While plaintiffs tried to argue that their case was distinguishable from Royer and Coloplast, Milovich did not bite. Instead, it found that the case law is not limited to pure blood and blood derivatives, as opposed to the processed human bone tissue in this case that was a more manufactured product. Id. at *9. Plaintiffs’ argument that Coloplast did not apply because it involved Ohio law, also saw no light, since plaintiffs were misleadingly relying on another case from the Coloplast MDL, instead of the Coloplast case cited above that clearly applies Oregon law. Id. If all of that was not enough, Milovich listed cases in other jurisdictions that have applied other states’ blood and tissue statutes to the exact product here barring claims for strict liability and warranty. Now if that is not a wooden dagger through the heart, nothing is.
Even though Milovich slew the warranty and strict liability claims, it did not stop there. The decision went on to discuss the nationwide public policy rationale to protect human blood and tissue products from strict liability and warranty claims. “Oregon’s blood and tissue shield statute mirrors similar blood and tissue shield statutes which have been enacted in virtually every state.” Id. at *12. Public policy favors “the availability of human blood and tissue for therapeutic purposes [and] should be encouraged by protecting the procurement, processing, and distribution of blood and tissue from no-fault legal liabilities.” Id. at *13. Milovich discussed how this policy is reflected in cases from California, Utah, and Illinois. Finally, it found that Oregon’s statute applies to both nonprofit and for-profit organizations, and while some states’ blood shield statutes only apply to nonprofits, the Oregon Court of Appeals has expressly rejected that idea. Id. at *15.
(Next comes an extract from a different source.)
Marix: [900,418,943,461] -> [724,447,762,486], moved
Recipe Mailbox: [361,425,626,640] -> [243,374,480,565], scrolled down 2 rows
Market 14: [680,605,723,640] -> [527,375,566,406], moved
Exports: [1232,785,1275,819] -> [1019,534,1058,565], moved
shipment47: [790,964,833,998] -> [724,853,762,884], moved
That’s where the analysis in most decisions stops. But this post hints of the paranormal, so the saga continues. Milovich stated that even if the processed human bone tissue was considered a medical device so that the blood shield statute did not apply, the strict liability claims would still fail under Oregon law. Why? Because “Oregon has adopted Restatement (Second) of Torts, § 402A Comment k, which precludes liability for manufacturers of prescription medical devices under a theory of strict products liability.” Id. at *16 (citing Or. Rev. Stat. § 30.920(3)). “Comment k exempts ‘unavoidably unsafe products,’ like prescription medical devices, from strict liability claims based on the recognition that such products have inherent risks that are incapable of being designed away.” Id. at *18. The processed human bone tissue has an inherent risk of disease transmission, as does any live human tissue product, which cannot be designed away. Id. Milovich even cited the IFU for the product, which warns that there could be transmission of infection or disease. Id. And with that, all the blood was sucked from plaintiffs’ strict liability claim.
Just like Dracula, plaintiffs’ strict liability and warranty claims met a brutal, but well-deserved, fate, but as with the book, it made for a great ending.